We're approaching the end of this series on empirical Bayesian methods, and have touched on many statistical approaches for analyzing binomial data, all with the goal of estimating the "true" batting average of each player. There's one question we haven't answered, though: do these methods actually work?

Even if we assume each player has a "true" batting average as our model suggests, we don't know it, so we can't see if our methods estimated it accurately. We believe that empirical Bayes shrinkage gets closer to the true probabilities than raw batting averages do, but we can't measure its bias or mean-squared error. We can't see whether credible intervals actually contain the true parameters, or whether our FDR control was successful in finding a set of players above a cutoff. This means we can't test our methods, or examine when they work well and when they don't.

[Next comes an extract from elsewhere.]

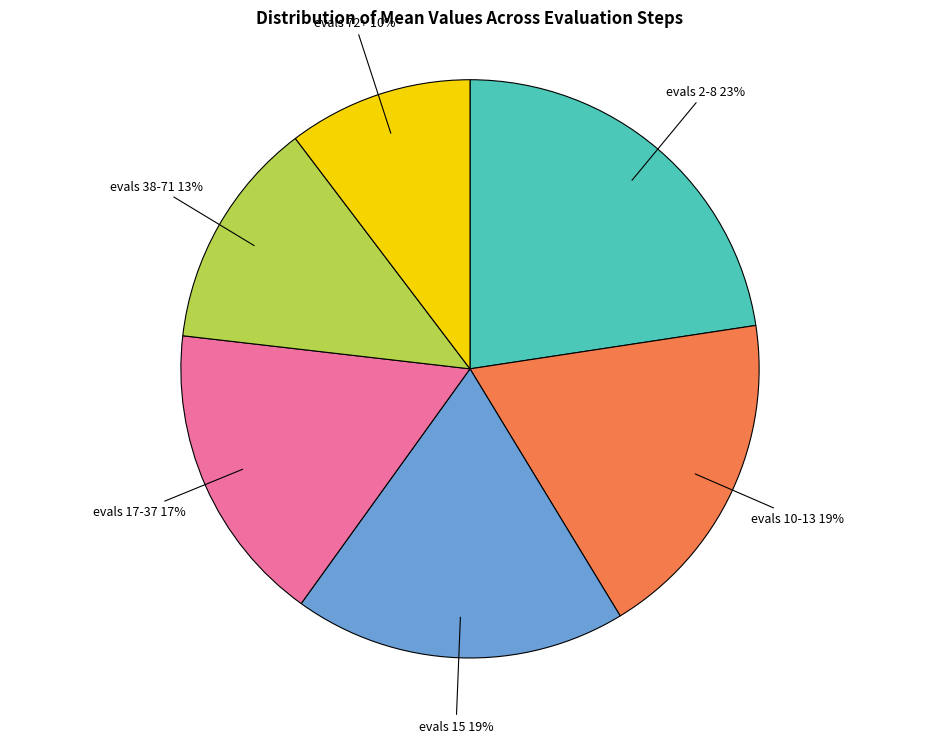

Count the number of slices in the pie.

6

In the next post, we'll simulate some fake batting average data, which will let us know the true probabilities for each player, then examine how close our statistical methods got. Simulation is a universally useful way to test a statistical method, to build intuition about its mathematical properies, and to gain confidence that we can trust its results. This will be especially easy now that we have the ebbr package to encapsulate the methods themselves, and will be a good chance to demonstrate the tidyverse approach to simulation.

[^prop]: This is rather similar to how the built-in prop.test function handles the difference between one-sample and two-sample tests. I've often found this kind of behavior annoying (determining what test to use based on the length of the input), but I must admit it is convenient.